Anyhow, just go for it!! in your own voice.

Lisa

Edited 1 time(s). Last edit at 07/02/2005 12:49PM by LRye.


Re: Help wanted! on Woman to Child (Judith Wright)
Posted by: Lauren (192.168.128.---)
Date: December 12, 2005 05:50PM

To help anyone that needs it, i think this poem has somewhat of a feminist viewpoint attached to it. Judith Wright was known as a feminist poet and it can be seen that the speaker/poet is stating that she wants to take full credit for this child. From the womb she holds the child in, to the world the child is born into; the woman was responsible for everything. We could refer to the woman as a mother or as Mother earth/nature I also agree though that there is a direct relationship between motherhood and nature which is shown in the second stanza. To any of those further analyzing the poem, look for connotations, shifts and further analyze the meaning of the title (the title plays an important role in the theme of the poem).

-Lauren


Re: Help wanted! on Woman to Child (Judith Wright)
Posted by: megan (192.168.128.---)
Date: February 07, 2006 11:32AM

i am having difficulty understanding stanza 2. is there anyone who can help?


Re: Help wanted! on Woman to Child (Judith Wright)
Posted by: Hugh Clary (192.168.128.---)
Date: February 07, 2006 12:02PM


There moved the multitudinous stars,
and coloured birds and fishes moved.
There swam the sliding continents.
All time lay rolled in me, and sense,
and love that knew not its beloved.


To me, and I stress this is just my take, the first three lines show the continuous movement/progression of a universe unaware of the mother and her child. The precession of the equinoxes, other life forms living their own lives, tectonic plates forming and reforming the continents. Meanwhile, the mother grows a new life in her womb, a life not even yet aware of itself or its mother.


Re: Help wanted! on Woman to Child (Judith Wright)
Posted by: PamAdams (192.168.128.---)
Date: February 07, 2006 01:38PM

To look at the second stanza, you also need the first-

You who were darkness warmed my flesh
where out of darkness rose the seed.
Then all a world I made in me;
all the world you hear and see
hung upon my dreaming blood.

She is creating a world- a new life- and in the second stanza describes the completeness of that world.

pam


I wither and you break from me
Posted by: Tiffany (192.168.128.---)
Date: May 17, 2006 01:03PM

Lauren, I must agree with you that Wright's viewpoint is very feministic. I find this especially in the first and third stanzas. However, some women at pregnancy are in a state of awe, maybe this is the spirit in which she wrote the poem..? Also, if symbolically she is writing about mother earth, it seems far more humble. About the line, "I wither and you break from me", I think it could be as simple as the fact that when a woman is pregnant she appears full and ample, and when the child is born she does appear, physically, to wither.

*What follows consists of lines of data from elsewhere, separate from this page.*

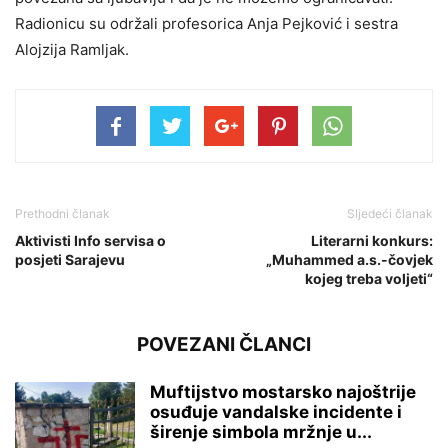
Radionicu su održali profesorica Anja Pejković i sestra
Alojzija Ramljak.
Prethodni članak
Sljedeći članak
Aktivisti Info servisa o
Literarni konkurs:
posjeti Sarajevu
„Muhammed a.s.-čovjek
kojeg treba voljeti“
POVEZANI ČLANCI
Muftijstvo mostarsko najoštrije
osuđuje vandalske incidente i
širenje simbola mržnje u...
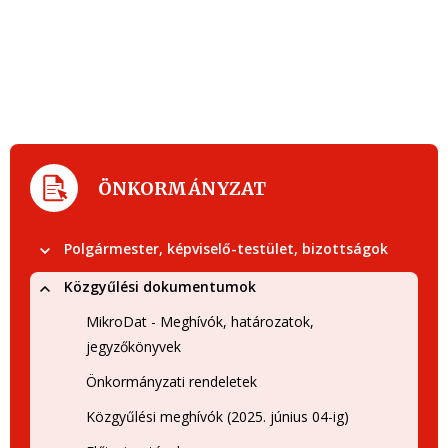
ÖNKORMÁNYZAT
Polgármester, képviselő-testület, bizottságok
Közgyűlési dokumentumok
MikroDat - Meghívók, határozatok,
jegyzőkönyvek
Önkormányzati rendeletek
Közgyűlési meghívók (2025. június 04-ig)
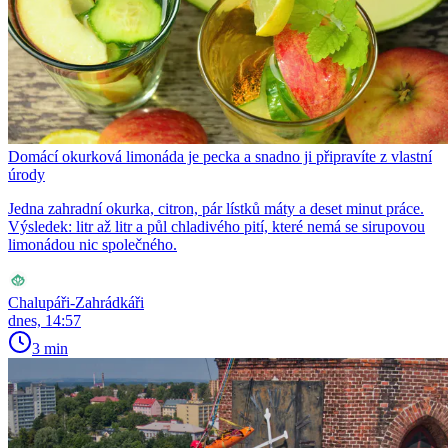
Domácí okurková limonáda je pecka a snadno ji připravíte z vlastní
úrody
Jedna zahradní okurka, citron, pár lístků máty a deset minut práce.
Výsledek: litr až litr a půl chladivého pití, které nemá se sirupovou
limonádou nic společného.
Chalupáři-Zahrádkáři
dnes, 14:57
3 min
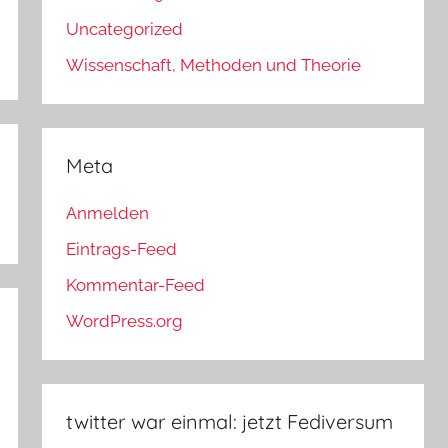
Uncategorized
Wissenschaft, Methoden und Theorie
Meta
Anmelden
Eintrags-Feed
Kommentar-Feed
WordPress.org
twitter war einmal: jetzt Fediversum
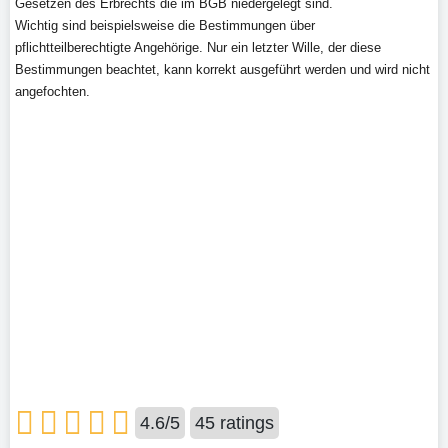
Gesetzen des Erbrechts die im BGB niedergelegt sind.
Wichtig sind beispielsweise die Bestimmungen über
pflichtteilberechtigte Angehörige. Nur ein letzter Wille, der diese
Bestimmungen beachtet, kann korrekt ausgeführt werden und wird nicht
angefochten.
4.6
/
5
45
ratings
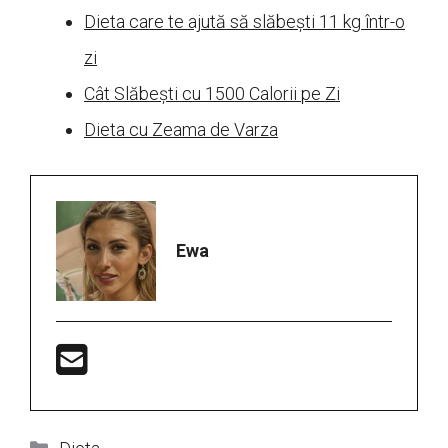
Dieta care te ajută să slăbești 11 kg într-o
zi
Cât Slăbești cu 1500 Calorii pe Zi
Dieta cu Zeama de Varza
Ewa
Categorii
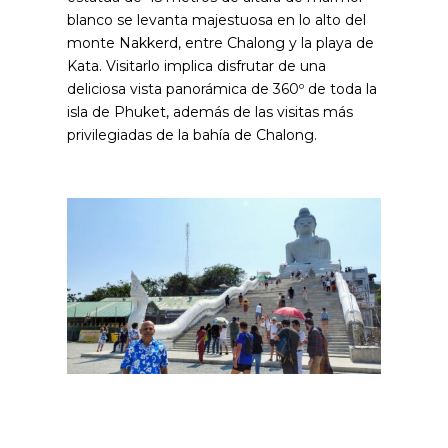
blanco se levanta majestuosa en lo alto del
monte Nakkerd, entre Chalong y la playa de
Kata. Visitarlo implica disfrutar de una
deliciosa vista panorámica de 360º de toda la
isla de Phuket, además de las visitas más
privilegiadas de la bahía de Chalong.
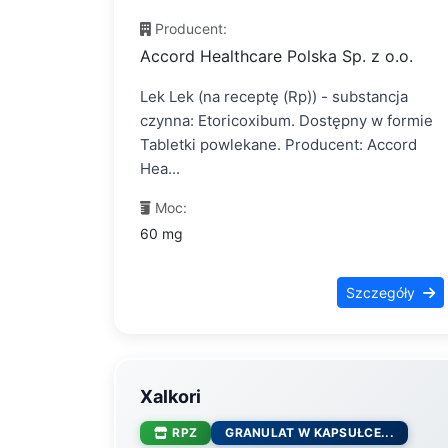
Producent:
Accord Healthcare Polska Sp. z o.o.
Lek Lek (na receptę (Rp)) - substancja
czynna: Etoricoxibum. Dostępny w formie
Tabletki powlekane. Producent: Accord
Hea...
Moc:
60 mg
Szczegóły
Xalkori
RPZ
GRANULAT W KAPSUŁCE...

Has anyone analyzed why,if there is a reason, that Woman to Child is in such tight, closed form? How may this add something to the essay? It caught me because it seems unfitting amongst the free-flowing imagery and tone.

Tiffany


Re: Help wanted! on Woman to Child (Judith Wright)
Posted by: Tiffany Bell (192.168.128.---)
Date: May 17, 2006 02:01PM

I had another question for Frankie Cheung, as far as poetry goes, how hard/easy is rhyming in Chinese as opposed to English? I've heard it's alot harder to rhyme in English than in any other language. T/F?


Tiffany


Re: Help wanted! on Woman to Child (Judith Wright)
Posted by: Hugh Clary (192.168.128.---)
Date: May 17, 2006 03:34PM

... why,if there is a reason, that Woman to Child is in such tight, closed form?

Prolly just writing a cinquain (abccb)?